Quantitative Ecology

A species range map I feel strongly that the typical approach to teaching statistics to ecologists - as a collection of seemingly unrelated modeling techniques with strict assumptions - leaves students intimidated by the prospect of working with data. In fact, most of the statistical techniques that an ecologist needs in their toolbox can be understood as part of a cohesive and extensible framework. As an instructor for Stanford’s Quantitative Ecology course, I’ve developed course materials and lesson plans to give students a crash course on the fundamentals - including probability, likelihood, and parameter estimation - and lead them in applying these methods to increasingly complex problems so that students are able to understand the reasoning underlying common methods such as GLMs and (hopefully) feel comfortable stepping out of pre-packaged methods when they need to. I take a mix of traditional and “flipped classroom” approaches, pre-recording lectures and using class time to work through labs together and discuss concepts. Course materials are developed in R, R markdown, and R Shiny, and are avaiable on my github.

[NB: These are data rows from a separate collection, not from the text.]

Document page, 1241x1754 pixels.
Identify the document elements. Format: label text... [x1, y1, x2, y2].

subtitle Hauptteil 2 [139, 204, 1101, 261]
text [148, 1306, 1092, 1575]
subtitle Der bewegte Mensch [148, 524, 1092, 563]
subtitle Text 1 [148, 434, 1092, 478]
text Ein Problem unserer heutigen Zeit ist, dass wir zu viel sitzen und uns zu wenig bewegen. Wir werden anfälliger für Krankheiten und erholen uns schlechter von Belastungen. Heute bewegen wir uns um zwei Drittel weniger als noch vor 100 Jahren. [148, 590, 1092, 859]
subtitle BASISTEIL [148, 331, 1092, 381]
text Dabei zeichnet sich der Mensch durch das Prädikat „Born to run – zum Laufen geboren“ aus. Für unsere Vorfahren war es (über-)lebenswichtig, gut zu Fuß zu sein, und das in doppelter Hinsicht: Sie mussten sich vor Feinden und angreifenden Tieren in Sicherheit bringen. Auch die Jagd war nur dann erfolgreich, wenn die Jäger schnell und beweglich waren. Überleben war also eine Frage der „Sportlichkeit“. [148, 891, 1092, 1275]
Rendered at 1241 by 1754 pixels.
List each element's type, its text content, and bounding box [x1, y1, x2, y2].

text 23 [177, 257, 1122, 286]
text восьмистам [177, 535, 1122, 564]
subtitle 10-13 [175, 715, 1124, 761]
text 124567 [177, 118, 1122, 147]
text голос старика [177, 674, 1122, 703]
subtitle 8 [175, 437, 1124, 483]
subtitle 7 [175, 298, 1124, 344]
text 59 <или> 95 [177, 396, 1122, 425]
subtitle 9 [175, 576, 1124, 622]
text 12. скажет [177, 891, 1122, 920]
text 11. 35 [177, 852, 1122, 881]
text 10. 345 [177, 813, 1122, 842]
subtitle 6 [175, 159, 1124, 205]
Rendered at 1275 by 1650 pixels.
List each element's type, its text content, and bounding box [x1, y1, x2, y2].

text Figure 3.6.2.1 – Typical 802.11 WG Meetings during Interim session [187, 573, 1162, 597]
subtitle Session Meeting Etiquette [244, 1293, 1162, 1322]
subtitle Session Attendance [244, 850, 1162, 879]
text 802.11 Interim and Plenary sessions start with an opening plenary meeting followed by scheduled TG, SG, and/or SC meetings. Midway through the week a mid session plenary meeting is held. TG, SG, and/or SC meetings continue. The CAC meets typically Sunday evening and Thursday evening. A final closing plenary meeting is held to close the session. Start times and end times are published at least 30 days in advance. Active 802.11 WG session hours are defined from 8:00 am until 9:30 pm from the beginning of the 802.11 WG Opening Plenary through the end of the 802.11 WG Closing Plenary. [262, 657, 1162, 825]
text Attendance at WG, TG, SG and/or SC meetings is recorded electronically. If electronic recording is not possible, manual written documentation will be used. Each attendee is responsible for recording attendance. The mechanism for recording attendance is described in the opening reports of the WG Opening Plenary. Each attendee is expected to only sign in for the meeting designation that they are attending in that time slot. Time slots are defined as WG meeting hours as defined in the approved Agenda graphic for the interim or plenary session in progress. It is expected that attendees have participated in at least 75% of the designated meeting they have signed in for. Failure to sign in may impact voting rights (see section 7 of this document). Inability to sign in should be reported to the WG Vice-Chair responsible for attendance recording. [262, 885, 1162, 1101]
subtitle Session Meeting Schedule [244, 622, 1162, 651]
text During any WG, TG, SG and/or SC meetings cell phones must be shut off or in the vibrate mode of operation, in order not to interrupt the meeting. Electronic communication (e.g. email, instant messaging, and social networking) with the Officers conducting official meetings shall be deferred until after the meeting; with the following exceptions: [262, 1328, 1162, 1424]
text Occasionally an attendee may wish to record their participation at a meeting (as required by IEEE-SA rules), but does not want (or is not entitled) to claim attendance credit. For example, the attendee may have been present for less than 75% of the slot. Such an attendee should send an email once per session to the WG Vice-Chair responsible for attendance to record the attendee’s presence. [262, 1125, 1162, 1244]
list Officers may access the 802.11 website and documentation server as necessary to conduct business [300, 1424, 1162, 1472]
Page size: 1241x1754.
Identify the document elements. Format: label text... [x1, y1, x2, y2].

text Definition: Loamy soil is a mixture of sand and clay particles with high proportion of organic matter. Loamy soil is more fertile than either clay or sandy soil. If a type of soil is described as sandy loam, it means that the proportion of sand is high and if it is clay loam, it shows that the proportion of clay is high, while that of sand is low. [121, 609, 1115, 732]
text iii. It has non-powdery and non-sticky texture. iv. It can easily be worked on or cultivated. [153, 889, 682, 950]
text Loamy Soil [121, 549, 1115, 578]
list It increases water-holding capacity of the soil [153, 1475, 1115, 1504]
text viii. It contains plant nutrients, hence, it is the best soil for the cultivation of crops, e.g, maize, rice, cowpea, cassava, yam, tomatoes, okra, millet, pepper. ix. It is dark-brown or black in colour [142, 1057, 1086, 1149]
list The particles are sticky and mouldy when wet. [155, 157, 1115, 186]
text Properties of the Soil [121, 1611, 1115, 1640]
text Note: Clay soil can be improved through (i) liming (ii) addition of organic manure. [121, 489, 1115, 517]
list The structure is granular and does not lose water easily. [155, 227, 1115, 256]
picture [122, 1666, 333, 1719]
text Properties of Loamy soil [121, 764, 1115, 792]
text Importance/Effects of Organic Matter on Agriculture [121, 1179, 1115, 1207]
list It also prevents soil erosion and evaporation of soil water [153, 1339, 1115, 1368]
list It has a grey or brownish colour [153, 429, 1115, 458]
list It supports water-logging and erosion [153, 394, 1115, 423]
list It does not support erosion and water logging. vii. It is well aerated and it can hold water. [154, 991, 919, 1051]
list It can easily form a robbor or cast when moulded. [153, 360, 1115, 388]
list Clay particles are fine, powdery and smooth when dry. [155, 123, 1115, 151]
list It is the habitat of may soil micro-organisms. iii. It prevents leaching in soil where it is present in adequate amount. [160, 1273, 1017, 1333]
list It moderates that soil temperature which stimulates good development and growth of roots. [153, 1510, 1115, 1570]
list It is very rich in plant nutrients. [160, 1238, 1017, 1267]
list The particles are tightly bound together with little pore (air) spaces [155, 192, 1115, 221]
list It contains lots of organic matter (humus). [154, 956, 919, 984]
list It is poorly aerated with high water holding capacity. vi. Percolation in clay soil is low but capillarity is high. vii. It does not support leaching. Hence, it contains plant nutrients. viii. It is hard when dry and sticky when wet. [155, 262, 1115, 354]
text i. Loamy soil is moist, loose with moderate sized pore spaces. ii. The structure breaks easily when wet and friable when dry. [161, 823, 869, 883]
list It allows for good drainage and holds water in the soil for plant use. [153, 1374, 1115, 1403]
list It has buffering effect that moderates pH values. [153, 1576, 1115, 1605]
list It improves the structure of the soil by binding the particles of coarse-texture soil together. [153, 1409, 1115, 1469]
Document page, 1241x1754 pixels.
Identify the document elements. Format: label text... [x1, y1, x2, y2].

Reproducible Scientific Computing

Pineapple Ecologists are increasingly expected to know seemingly every skill under the sun - we have to be good field or lab researchers, writers, communicators, biostatisticians, and programmers. When it comes to programming, many of us learned slowly by coding for projects, and picked up some bad habits along the way. As a co-instructor for Stanford’s “Just Enough Software Engineering for Science” mini-course (and in Quantitative ecology) I teach approachable tools and concepts which make producing well documented, robust, and reproducible code easier - R markdown for coupling thoughts and analysis choices with code, git & github for version control, and functional programming / Roxygen for breaking big tasks into small, well documented, and easily debuggable units. I find it doesn’t take much to make the switch from ad-hoc scripting to proactive and defensive programming, and as ecology wrestles with it’s own replication crisis, equipping ecologists with these approaches makes it easier for us to study nature in a rigorous and replicable fashion.



K-12 Science Education

community outreach Personally, I feel that the best way to motivate people to protect, conserve, and maybe even study the ocean is the make it tangible and accessible to them. In undergrad and after, I’ve logged over 800 volunteer hours working with nonprofit aquariums on the central coast doing outreach to communities, leading lesson plans for school groups, facilitating field trips on boats and in intertidal rocky habitats, and maintaining basic life support systems for marine animals. Many of the students I’ve worked with live on the California coast but have never been to the ocean or seen marine animals in person - these sorts of experiences can quite literally open a new world to students, some of whom may go on to become marine ecologists themselves. At Hopkins, I’ve also given approachable talks about my own research, and tours of our research facilities, to high school groups.